Hogares Sostenibles: 7 aspectos clave que propone Humábitat

Las casas prefabricadas de Humábitat son una propuesta ecosostenible para brindar ventajas tanto en ahorro de tiempo como de dinero. Estas viviendas tienen por objetivo dar soluciones precisas a requerimientos específicos de sus habitantes, que se logran mediante la implementación de elementos tecnológicos enfocados en crear espacios sofisticados y cómodos.

Ahora bien, ¿cómo logra Humábitat desarrollar un estilo de vida que dignifica la dimensión privada del usuario? Estas son siete razones.

Viabilidad técnica

Humábitat se basa en un sistema de construcción industrializado, versátil y móvil, que ofrece una planificación racional y que se desenvuelve de acuerdo a las condiciones topográficas del sitio. A partir de placas de concreto prefabricadas sobre una cama de arena se ensamblan los módulos. Lo anterior permite crear sistemas habitacionales de muy rápida construcción y/o desmontaje, sin trastocar las características naturales del suelo. 

Costeabilidad económica

Las características técnicas y funcionales de las casas Humábitat son autofinanciables y autogestionables. Mientras que más del 50% de la población mundial vive en zonas urbanas, y América Latina es una de las regiones más urbanizadas, por lo que se enfrentarán retos importantes para cubrir las necesidades básicas como vivienda, sistemas de energía y otras infraestructuras, Aldea Humábitat responde a los requerimientos de edificación de viviendas que mejoran la vida de los habitantes sobre bases económicas, sociales y ambientales. 

Sostenibilidad 

Las casas Humábitat son sostenibles porque propician la renovabilidad de los recursos naturales, es decir, al ser prefabricadas y ensambladas in situ esto permite tomar en cuenta el espacio topográfico y climatológico para su ubicación y, así, generar el menor impacto posible al patrimonio natural, lo que da lugar a una mayor y mejor calidad de vida.

Valor agregado al medio ambiente local y regional

Humábitat apuesta por los principios de conservación y desarrollo sostenible del entorno. A través de soluciones bioclimáticas, de la construcción basada en las condiciones topográficas, la reutilización de los recursos naturales (captación de aguas pluviales), aprovechamiento racional y productivo de las aguas residuales (gestionadas a partir de su pretratamiento en cuerpos de agua que contienen entramados de raíces y plantas acuáticas aportando funciones y servicios ambientales), así como de un diseño que genera el menor impacto físico y visual, se obtiene el mejor alcance medioambiental de la localidad. De este modo, se convierte en un referente urbano-rural propio de una ciudad sostenible en el tiempo. 
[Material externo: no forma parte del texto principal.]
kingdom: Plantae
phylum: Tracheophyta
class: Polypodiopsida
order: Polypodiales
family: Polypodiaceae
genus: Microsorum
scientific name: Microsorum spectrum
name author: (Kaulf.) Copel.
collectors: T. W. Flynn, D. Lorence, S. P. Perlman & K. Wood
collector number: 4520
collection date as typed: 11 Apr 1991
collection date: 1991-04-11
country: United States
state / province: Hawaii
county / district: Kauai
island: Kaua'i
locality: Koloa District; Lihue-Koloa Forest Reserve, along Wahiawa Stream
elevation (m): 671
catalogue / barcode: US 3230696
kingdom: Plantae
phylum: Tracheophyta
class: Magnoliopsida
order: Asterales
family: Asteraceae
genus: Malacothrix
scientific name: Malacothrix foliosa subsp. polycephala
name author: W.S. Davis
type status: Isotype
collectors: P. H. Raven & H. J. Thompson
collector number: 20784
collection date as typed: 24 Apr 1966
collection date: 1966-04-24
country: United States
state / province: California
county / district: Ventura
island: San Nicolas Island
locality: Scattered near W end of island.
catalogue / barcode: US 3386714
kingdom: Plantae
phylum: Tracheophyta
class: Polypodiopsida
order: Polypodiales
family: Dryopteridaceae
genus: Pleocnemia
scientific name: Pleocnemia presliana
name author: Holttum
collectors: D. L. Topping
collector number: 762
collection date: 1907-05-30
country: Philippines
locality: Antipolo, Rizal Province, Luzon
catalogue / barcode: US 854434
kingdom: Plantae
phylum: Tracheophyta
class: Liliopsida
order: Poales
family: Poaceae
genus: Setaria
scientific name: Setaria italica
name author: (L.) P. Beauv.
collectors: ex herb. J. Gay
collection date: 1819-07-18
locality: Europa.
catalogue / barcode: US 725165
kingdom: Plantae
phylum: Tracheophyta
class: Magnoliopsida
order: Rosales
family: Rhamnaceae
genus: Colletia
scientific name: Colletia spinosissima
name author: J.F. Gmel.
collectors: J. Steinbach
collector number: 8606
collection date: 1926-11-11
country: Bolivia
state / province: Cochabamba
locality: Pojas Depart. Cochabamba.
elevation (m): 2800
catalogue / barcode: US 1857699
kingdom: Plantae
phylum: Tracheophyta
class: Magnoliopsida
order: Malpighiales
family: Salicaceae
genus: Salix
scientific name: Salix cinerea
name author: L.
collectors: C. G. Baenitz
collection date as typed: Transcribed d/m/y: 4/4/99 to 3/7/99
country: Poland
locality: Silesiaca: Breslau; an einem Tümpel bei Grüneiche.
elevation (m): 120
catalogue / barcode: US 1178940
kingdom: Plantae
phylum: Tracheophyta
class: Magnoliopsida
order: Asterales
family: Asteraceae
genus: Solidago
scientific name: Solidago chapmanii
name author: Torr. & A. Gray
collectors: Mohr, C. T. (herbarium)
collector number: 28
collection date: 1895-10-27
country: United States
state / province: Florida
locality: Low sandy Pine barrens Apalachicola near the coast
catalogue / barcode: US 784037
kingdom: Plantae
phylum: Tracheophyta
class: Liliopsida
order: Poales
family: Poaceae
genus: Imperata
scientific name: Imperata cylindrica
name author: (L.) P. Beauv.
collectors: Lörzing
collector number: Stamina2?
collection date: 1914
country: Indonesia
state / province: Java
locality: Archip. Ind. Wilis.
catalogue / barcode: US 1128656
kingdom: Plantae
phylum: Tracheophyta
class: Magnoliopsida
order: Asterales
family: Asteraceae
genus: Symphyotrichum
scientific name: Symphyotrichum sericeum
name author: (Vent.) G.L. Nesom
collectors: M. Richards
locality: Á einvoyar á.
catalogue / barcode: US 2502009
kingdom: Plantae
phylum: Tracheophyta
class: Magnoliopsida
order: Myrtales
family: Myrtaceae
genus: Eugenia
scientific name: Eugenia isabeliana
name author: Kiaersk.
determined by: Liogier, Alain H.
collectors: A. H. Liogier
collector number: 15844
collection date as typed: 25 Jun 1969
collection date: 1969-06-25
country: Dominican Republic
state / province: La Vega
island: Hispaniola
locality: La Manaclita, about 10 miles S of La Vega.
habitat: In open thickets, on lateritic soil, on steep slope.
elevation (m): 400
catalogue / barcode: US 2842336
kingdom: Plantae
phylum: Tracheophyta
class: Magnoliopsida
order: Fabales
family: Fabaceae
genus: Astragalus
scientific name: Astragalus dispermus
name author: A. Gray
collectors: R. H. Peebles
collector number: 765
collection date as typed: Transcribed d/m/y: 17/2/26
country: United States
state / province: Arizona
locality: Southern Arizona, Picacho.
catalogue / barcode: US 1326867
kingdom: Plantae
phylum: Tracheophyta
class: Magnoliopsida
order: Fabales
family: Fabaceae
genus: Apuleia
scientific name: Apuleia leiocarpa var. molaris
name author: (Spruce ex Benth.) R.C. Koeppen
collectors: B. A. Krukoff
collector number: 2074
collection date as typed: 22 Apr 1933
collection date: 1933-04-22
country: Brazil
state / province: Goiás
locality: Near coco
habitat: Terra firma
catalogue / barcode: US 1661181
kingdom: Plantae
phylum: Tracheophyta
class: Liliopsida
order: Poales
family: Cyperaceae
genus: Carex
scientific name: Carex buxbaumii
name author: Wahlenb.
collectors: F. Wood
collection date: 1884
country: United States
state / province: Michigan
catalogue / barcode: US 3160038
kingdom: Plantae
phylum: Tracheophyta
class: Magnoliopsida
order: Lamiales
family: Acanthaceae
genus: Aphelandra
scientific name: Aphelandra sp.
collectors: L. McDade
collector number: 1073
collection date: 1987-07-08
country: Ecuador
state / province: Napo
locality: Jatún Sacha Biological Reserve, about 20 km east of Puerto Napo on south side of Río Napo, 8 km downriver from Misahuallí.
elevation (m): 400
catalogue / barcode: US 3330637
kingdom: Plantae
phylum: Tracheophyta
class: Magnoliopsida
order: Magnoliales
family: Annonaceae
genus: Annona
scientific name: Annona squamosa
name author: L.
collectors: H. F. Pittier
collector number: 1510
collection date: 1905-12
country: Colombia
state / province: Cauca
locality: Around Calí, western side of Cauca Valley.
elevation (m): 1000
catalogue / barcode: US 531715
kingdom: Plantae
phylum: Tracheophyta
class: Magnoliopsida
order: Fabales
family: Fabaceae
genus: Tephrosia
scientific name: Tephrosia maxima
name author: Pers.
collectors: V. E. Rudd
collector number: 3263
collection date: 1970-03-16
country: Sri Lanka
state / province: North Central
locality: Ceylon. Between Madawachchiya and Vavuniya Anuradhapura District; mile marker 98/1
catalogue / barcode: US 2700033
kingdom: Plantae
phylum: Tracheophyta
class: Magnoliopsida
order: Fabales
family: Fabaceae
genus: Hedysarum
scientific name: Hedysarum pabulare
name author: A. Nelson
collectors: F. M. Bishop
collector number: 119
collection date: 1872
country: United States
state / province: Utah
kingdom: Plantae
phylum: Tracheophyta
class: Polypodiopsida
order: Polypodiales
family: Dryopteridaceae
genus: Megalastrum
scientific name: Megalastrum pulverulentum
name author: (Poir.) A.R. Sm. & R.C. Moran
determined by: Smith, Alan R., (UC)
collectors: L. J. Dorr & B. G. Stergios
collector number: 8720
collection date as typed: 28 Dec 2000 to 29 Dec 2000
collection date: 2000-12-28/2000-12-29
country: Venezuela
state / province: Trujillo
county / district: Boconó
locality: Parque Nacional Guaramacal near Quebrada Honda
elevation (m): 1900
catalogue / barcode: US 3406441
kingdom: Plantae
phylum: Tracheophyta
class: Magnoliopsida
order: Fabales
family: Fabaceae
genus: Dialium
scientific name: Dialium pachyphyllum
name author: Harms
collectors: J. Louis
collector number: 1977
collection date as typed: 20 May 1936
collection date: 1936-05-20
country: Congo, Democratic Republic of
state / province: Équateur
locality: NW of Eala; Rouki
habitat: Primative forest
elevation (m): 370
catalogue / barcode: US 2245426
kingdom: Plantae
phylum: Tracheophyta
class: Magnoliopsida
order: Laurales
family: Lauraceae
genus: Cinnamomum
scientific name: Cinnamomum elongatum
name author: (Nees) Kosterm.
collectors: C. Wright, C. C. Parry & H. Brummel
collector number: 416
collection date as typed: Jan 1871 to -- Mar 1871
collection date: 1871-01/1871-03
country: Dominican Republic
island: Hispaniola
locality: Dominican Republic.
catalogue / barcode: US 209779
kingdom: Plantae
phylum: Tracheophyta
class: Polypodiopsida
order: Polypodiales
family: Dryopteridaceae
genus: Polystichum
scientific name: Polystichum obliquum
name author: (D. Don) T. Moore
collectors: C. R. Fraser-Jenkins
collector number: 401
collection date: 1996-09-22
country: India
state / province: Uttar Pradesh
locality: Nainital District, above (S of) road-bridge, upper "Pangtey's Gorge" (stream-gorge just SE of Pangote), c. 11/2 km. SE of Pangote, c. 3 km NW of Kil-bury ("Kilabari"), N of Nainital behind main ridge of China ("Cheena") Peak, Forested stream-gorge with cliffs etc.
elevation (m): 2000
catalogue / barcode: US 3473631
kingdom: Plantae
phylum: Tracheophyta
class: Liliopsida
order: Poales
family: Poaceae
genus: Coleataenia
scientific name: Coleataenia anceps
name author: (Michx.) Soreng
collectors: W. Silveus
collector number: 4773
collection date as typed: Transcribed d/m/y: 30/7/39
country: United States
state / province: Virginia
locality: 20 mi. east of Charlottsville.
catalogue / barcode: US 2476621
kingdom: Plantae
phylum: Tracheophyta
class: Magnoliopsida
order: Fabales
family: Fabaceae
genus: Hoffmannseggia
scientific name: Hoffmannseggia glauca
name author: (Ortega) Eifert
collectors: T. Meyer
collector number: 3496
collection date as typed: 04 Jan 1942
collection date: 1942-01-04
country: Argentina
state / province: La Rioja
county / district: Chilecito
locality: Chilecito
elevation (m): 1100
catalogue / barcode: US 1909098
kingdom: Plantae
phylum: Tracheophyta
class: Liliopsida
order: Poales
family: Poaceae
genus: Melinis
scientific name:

Humanización del urbanismo

“Menos es más” también significa que los usuarios de las casas prefabricadas valorarán el espacio externo que es, también, una extensión del espacio íntimo. La forma de habitar el entorno propicia que los individuos se sientan parte de un paisaje y, por ende, de su preocupación por su conservación. La vida al aire libre establece una complicidad con el lugar. Así, el paisaje no sólo se presenta tal como es, sino que es también, de alguna manera, una construcción del mundo. Frente a cualquier proyecto que implica una homogeneización y banalización del paisaje, o incluso su destrucción, Humábitat establece un sentimiento legítimo de pertenencia hacia él. 

Vanguardia

Humábitat se define por las medidas de protección, gestión y ordenación del entorno natural a través de mejorar la conexión ecológica, funcional y visual entre el habitante y el paisaje. De esta manera, posiciona al terreno dentro de los estándares más altos de gestión urbano-rural a nivel internacional, donde las tendencias vanguardistas apuntan al uso del suelo bajo las directrices aquí mencionadas de conservación y desarrollo, así como el manejo propio de proyectos que impulsan una mejora en la calidad de vida de los usuarios. 

La más alta plusvalía

Humábitat puede llegar a ser un referente para orientar los futuros desarrollos habitacionales en el territorio de manera que preserven los paisajes característicos, la identidad de cada lugar y la infraestructura verde. El proyecto implica un compromiso honesto con el medio natural a través de su desarrollo y conservación, utilizando estrategias arquitectónicas y medioambientales que optimizan los recursos y que incrementan, de manera considerable, el valor del material e inmaterial del territorio. 

Finalmente, reducir la escala no significa sacrificar el estilo y la calidad de vida. Muy por el contrario, los espacios pequeños permiten a los arquitectos desarrollar los mejores materiales y  el diseño más innovador. Esto es a lo que Humábitat responde. Sus módulos habitacionales, más simples y mejor diseñados, cuestan menos y, por ende, pone los precios al alcance de los compradores marginales. Y a un mismo tiempo, Humábitat no sólo enfoca su atención en el tamaño, sino también en el ámbito ecológico, energéticamente eficiente y asequible por adelantado y a largo plazo.